Her research spans many psychological and physiological content areas. Her early research focused on the electrocortical, neuropsychological, and psychophysiological etiology of several psychopathologies, namely schizophrenia spectrum disorders (specifically schizotypal traits) and adolescent aggression and psychopathic traits, using a wide range of psychophysiological and brain-related modalities (EEG, ERPs, EKG, sEMG). She now focuses her research on well-being, positive psychological outcomes, resilience, and mindfulness-meditation interventions.
Marissa has been a subject matter expert in cognitive processes, human aggression, developmental psychology, and brain-bio-behavior. She has extensive experience with complex data sets, study design, and statistics of all levels. She has authored, co-authored, and provided statistical support for many peer-reviewed publications in the broad areas of psychology, neuroscience, and survey design.
Marissa’s highest goal is helping others to achieve their highest goals! She has served as dissertation chair and consulting with hundreds of students, editing chapters, analyzing data, and editing full dissertations. She has also served as a methodologist and statistician for doctoral and thesis students at several universities. She has worked with numerous students in psychology, neuroscience, PsyD, and MFT programs.

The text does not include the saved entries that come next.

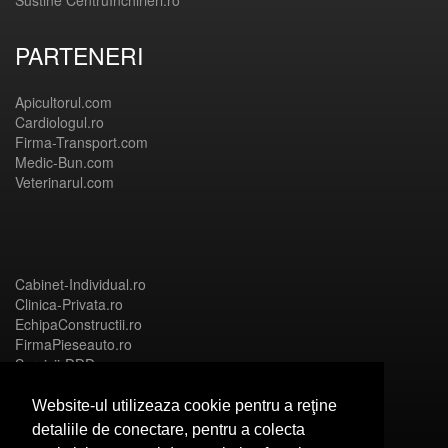
Sustine CentruInchirieri.ro
PARTENERI
Apicultorul.com
Cardiologul.ro
Firma-Transport.com
Medic-Bun.com
Veterinarul.com
Cabinet-Individual.ro
Clinica-Privata.ro
EchipaConstructii.ro
FirmaPieseauto.ro
Servicii-DDD.com
Website-ul utilizeaza cookie pentru a reţine
detaliile de conectare, pentru a colecta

Perhaps her favorite aspect of the dissertation is to help students develop the entire project, starting with the research question. As a methodologist and statistician, she takes a bird’s eye view of the entire project, assessing and helping students to design the research plan/protocol and eventual statistical tests a student would need to complete. With a solid plan from the start, students are able to more efficiently and effectively achieve their goals!